JS: It’s not agricultural land, it’s the value of urban land. I would include in that, broadly, rents associated with natural resources (“rent” is an economic term for unearned revenue). It’s the value of existing assets. As a footnote, some of what has gone on, in addition to an increase in the wealth/income ratio, is a capitalization of the increase in other kinds of rents, like monopoly rents. If monopoly rents get increased, if the market power of firms relative to workers gets increased, as when you have the ability of a few, like the banks, to get government guarantees — the value of that is increased and gets capitalized. That increases wealth but it doesn’t increase capital. So it’s that distinction between wealth and capital that turns out to be critical. That’s the first idea.
The reason that’s important is that you then begin an inquiry into the explanations of why the value of the land or other sources of the value of rents would have gone up. A lot of my book,The Price of Inequality, is about why there has been an increase in rent-seeking. But the other part is more external in terms of the value of land or the value of assets. That, I suggest, is very closely linked with the credit system.
LP: How do you explain this link between credit and inequality?
JS: If you get a flow of credit increasing, as we’ve seen in the last few years —that flow of credit didn’t go to more wealth accumulation as we normally use the term in economics, as capital goods. What you got is an increase in bubbles of one kind or another.
What has happened repeatedly in recent years is that we’ve had monetary authorities allowing — through deregulation and lax standards —banks to lend more. But this lending has not gone for creating new business, not for capital goods. Disproportionately it has gone to increase the value of land and other fixed resources (buildings, real estate, etc). And that’s what everybody was worried about. So in that sense, in that discussion that occurred with quantitative easing—nobody linked that with inequality or linked it with the overall macro growth. The links with inequality are twofold: one is that at a very, very macro level, if more of the savings of the economy leads to an increase in the value of land rather than the stock of capital goods, then worker productivity won’t go up. Wages won’t go up. So some of what is going on is that we haven’t been doing the kind of investment that we should be doing.
But the other part that’s probably more important is that when you deregulate, you allow more lending against collateral. Then those who have the assets that can be used for collateral see those assets go up in price, like land. And so those who hold wealth become wealthier. The workers, who have no wealth, don’t benefit from that expansion.
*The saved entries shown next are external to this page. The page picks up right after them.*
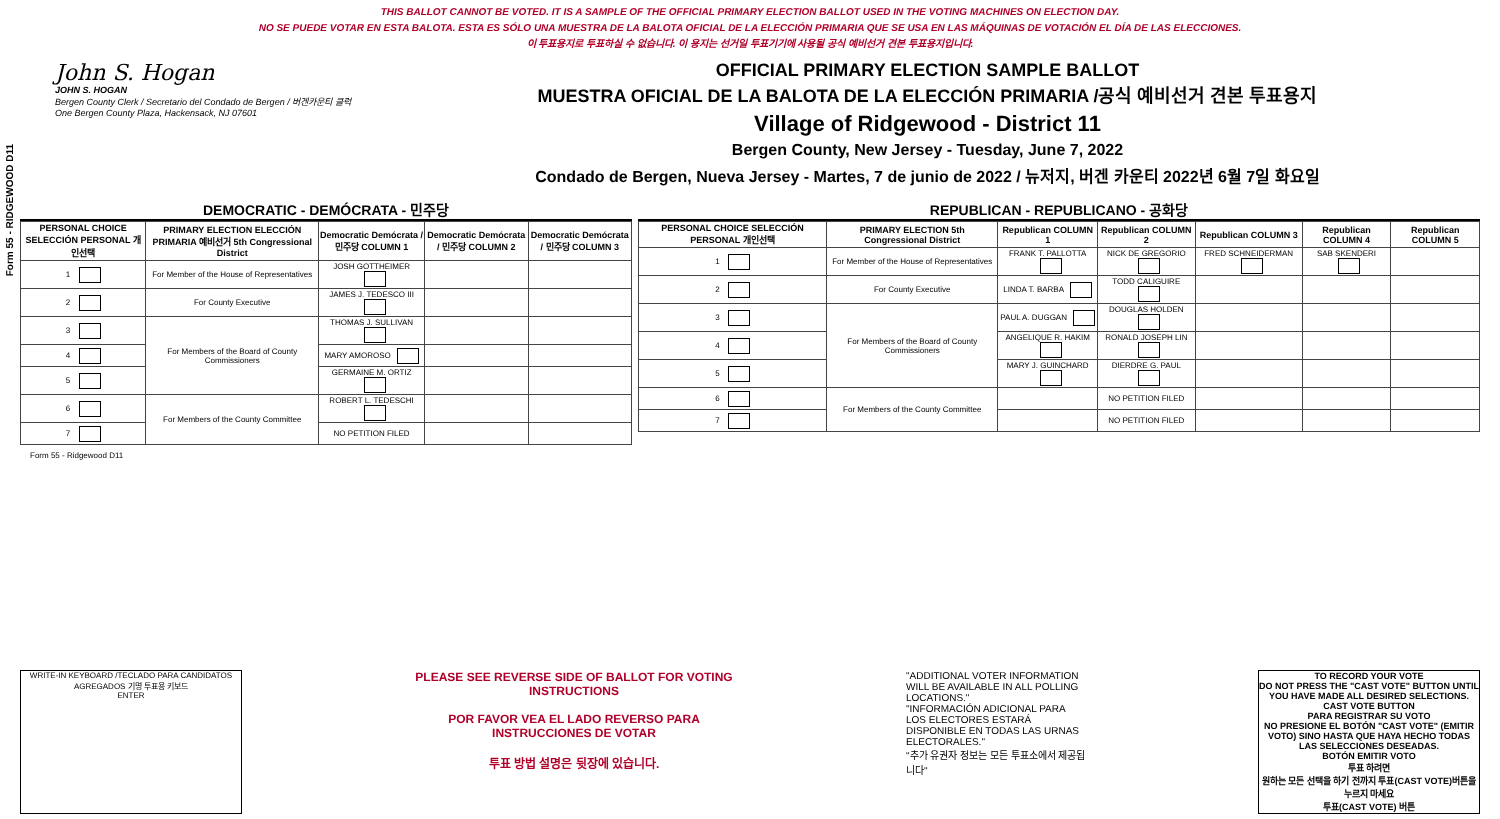THIS BALLOT CANNOT BE VOTED. IT IS A SAMPLE OF THE OFFICIAL PRIMARY ELECTION BALLOT USED IN THE VOTING MACHINES ON ELECTION DAY.
NO SE PUEDE VOTAR EN ESTA BALOTA. ESTA ES SÓLO UNA MUESTRA DE LA BALOTA OFICIAL DE LA ELECCIÓN PRIMARIA QUE SE USA EN LAS MÁQUINAS DE VOTACIÓN EL DÍA DE LAS ELECCIONES.
이 투표용지로 투표하실 수 없습니다. 이 용지는 선거일 투표기기에 사용될 공식 예비선거 견본 투표용지입니다.
Form 55 - RIDGEWOOD D11
John S. Hogan
JOHN S. HOGAN
Bergen County Clerk / Secretario del Condado de Bergen / 버겐카운티 클럭
One Bergen County Plaza, Hackensack, NJ 07601
OFFICIAL PRIMARY ELECTION SAMPLE BALLOT
MUESTRA OFICIAL DE LA BALOTA DE LA ELECCIÓN PRIMARIA /공식 예비선거 견본 투표용지
Village of Ridgewood - District 11
Bergen County, New Jersey - Tuesday, June 7, 2022
Condado de Bergen, Nueva Jersey - Martes, 7 de junio de 2022 / 뉴저지, 버겐 카운티 2022년 6월 7일 화요일
DEMOCRATIC - DEMÓCRATA - 민주당
| PERSONAL CHOICE SELECCIÓN PERSONAL 개인선택 | PRIMARY ELECTION ELECCIÓN PRIMARIA 예비선거 5th Congressional District | Democratic Demócrata / 민주당 COLUMN 1 | Democratic Demócrata / 민주당 COLUMN 2 | Democratic Demócrata / 민주당 COLUMN 3 |
| --- | --- | --- | --- | --- |
| 1 | For Member of the House of Representatives | JOSH GOTTHEIMER | | |
| 2 | For County Executive | JAMES J. TEDESCO III | | |
| 3 | For Members of the Board of County Commissioners | THOMAS J. SULLIVAN | | |
| 4 | | MARY AMOROSO | | |
| 5 | | GERMAINE M. ORTIZ | | |
| 6 | For Members of the County Committee | ROBERT L. TEDESCHI | | |
| 7 | | NO PETITION FILED | | |
REPUBLICAN - REPUBLICANO - 공화당
| PERSONAL CHOICE SELECCIÓN PERSONAL 개인선택 | PRIMARY ELECTION 5th Congressional District | Republican COLUMN 1 | Republican COLUMN 2 | Republican COLUMN 3 | Republican COLUMN 4 | Republican COLUMN 5 |
| --- | --- | --- | --- | --- | --- | --- |
| 1 | For Member of the House of Representatives | FRANK T. PALLOTTA | NICK DE GREGORIO | FRED SCHNEIDERMAN | SAB SKENDERI | |
| 2 | For County Executive | LINDA T. BARBA | TODD CALIGUIRE | | | |
| 3 | For Members of the Board of County Commissioners | PAUL A. DUGGAN | DOUGLAS HOLDEN | | | |
| 4 | | ANGELIQUE R. HAKIM | RONALD JOSEPH LIN | | | |
| 5 | | MARY J. GUINCHARD | DIERDRE G. PAUL | | | |
| 6 | For Members of the County Committee | | NO PETITION FILED | | | |
| 7 | | | NO PETITION FILED | | | |
Form 55 - Ridgewood D11
WRITE-IN KEYBOARD /TECLADO PARA CANDIDATOS AGREGADOS 기명 투표용 키보드
ENTER
PLEASE SEE REVERSE SIDE OF BALLOT FOR VOTING INSTRUCTIONS
POR FAVOR VEA EL LADO REVERSO PARA INSTRUCCIONES DE VOTAR
투표 방법 설명은 뒷장에 있습니다.
"ADDITIONAL VOTER INFORMATION WILL BE AVAILABLE IN ALL POLLING LOCATIONS."
"INFORMACIÓN ADICIONAL PARA LOS ELECTORES ESTARÁ DISPONIBLE EN TODAS LAS URNAS ELECTORALES."
"추가 유권자 정보는 모든 투표소에서 제공됩니다"
TO RECORD YOUR VOTE
DO NOT PRESS THE "CAST VOTE" BUTTON UNTIL YOU HAVE MADE ALL DESIRED SELECTIONS.
CAST VOTE BUTTON
PARA REGISTRAR SU VOTO
NO PRESIONE EL BOTÓN "CAST VOTE" (EMITIR VOTO) SINO HASTA QUE HAYA HECHO TODAS LAS SELECCIONES DESEADAS.
BOTÓN EMITIR VOTO
투표 하려면
원하는 모든 선택을 하기 전까지 투표(CAST VOTE)버튼을 누르지 마세요
투표(CAST VOTE) 버튼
So the link is that credit affects land prices and fixed asset prices, and those go disproportionately to the rich. And that is a major part of the increase in the wealth. That’s one strand of my paper.
The other strand of the paper was an attempt to lay out a general theory of the transmission, you might say, of wealth and other advantages across generations, and trying to identify, very broadly, forces that would lead to a more unequal distribution and forces that would lead to a more equal distribution. You could almost say it’s a taxonomy — it’s a framework for thinking through things. And when you start to think about it, you see that there are many more forces going on right now for increasing inequality. And that’s also a framework for policy prescriptions. So if we have more economic segregation in a world in which we have local schools, locally financed schools, we’re going to get inequality in education, and therefore the children of rich parents are going to get more human capital.